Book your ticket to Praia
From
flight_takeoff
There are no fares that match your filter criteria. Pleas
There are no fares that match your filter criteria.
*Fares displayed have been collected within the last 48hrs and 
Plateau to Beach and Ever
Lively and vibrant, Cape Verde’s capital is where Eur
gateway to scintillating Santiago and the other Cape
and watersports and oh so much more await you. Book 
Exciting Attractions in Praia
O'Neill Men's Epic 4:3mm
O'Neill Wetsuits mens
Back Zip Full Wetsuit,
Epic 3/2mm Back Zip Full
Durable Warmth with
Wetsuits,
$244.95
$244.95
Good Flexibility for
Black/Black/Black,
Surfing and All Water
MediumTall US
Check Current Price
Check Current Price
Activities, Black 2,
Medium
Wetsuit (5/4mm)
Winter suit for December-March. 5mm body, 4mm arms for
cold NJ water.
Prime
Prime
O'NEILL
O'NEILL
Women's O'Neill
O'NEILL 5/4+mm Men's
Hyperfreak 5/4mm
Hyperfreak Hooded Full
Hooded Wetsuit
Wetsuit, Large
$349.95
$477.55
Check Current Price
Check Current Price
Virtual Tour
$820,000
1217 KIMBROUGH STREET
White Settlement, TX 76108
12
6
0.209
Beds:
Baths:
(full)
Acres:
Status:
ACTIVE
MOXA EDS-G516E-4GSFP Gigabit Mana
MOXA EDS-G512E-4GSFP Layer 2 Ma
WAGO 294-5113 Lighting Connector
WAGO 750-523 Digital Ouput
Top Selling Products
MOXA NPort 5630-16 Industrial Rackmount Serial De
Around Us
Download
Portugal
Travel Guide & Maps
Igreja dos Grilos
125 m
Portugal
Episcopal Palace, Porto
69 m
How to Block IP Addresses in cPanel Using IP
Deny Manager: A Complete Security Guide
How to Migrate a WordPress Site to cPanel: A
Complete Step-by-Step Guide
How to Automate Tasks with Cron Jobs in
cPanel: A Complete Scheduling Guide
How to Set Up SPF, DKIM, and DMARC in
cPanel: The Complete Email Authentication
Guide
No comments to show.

= = = = =

Write out every line of text in the rows above, character for character, with each line kept on its own line and in the same order.

Book your ticket to Praia
From
flight_takeoff
There are no fares that match your filter criteria. Pleas
There are no fares that match your filter criteria.
*Fares displayed have been collected within the last 48hrs and 
Plateau to Beach and Ever
Lively and vibrant, Cape Verde’s capital is where Eur
gateway to scintillating Santiago and the other Cape
and watersports and oh so much more await you. Book 
Exciting Attractions in Praia
O'Neill Men's Epic 4:3mm
O'Neill Wetsuits mens
Back Zip Full Wetsuit,
Epic 3/2mm Back Zip Full
Durable Warmth with
Wetsuits,
$244.95
$244.95
Good Flexibility for
Black/Black/Black,
Surfing and All Water
MediumTall US
Check Current Price
Check Current Price
Activities, Black 2,
Medium
Wetsuit (5/4mm)
Winter suit for December-March. 5mm body, 4mm arms for
cold NJ water.
Prime
Prime
O'NEILL
O'NEILL
Women's O'Neill
O'NEILL 5/4+mm Men's
Hyperfreak 5/4mm
Hyperfreak Hooded Full
Hooded Wetsuit
Wetsuit, Large
$349.95
$477.55
Check Current Price
Check Current Price
Virtual Tour
$820,000
1217 KIMBROUGH STREET
White Settlement, TX 76108
12
6
0.209
Beds:
Baths:
(full)
Acres:
Status:
ACTIVE
MOXA EDS-G516E-4GSFP Gigabit Mana
MOXA EDS-G512E-4GSFP Layer 2 Ma
WAGO 294-5113 Lighting Connector
WAGO 750-523 Digital Ouput
Top Selling Products
MOXA NPort 5630-16 Industrial Rackmount Serial De
Around Us
Download
Portugal
Travel Guide & Maps
Igreja dos Grilos
125 m
Portugal
Episcopal Palace, Porto
69 m
How to Block IP Addresses in cPanel Using IP
Deny Manager: A Complete Security Guide
How to Migrate a WordPress Site to cPanel: A
Complete Step-by-Step Guide
How to Automate Tasks with Cron Jobs in
cPanel: A Complete Scheduling Guide
How to Set Up SPF, DKIM, and DMARC in
cPanel: The Complete Email Authentication
Guide
No comments to show.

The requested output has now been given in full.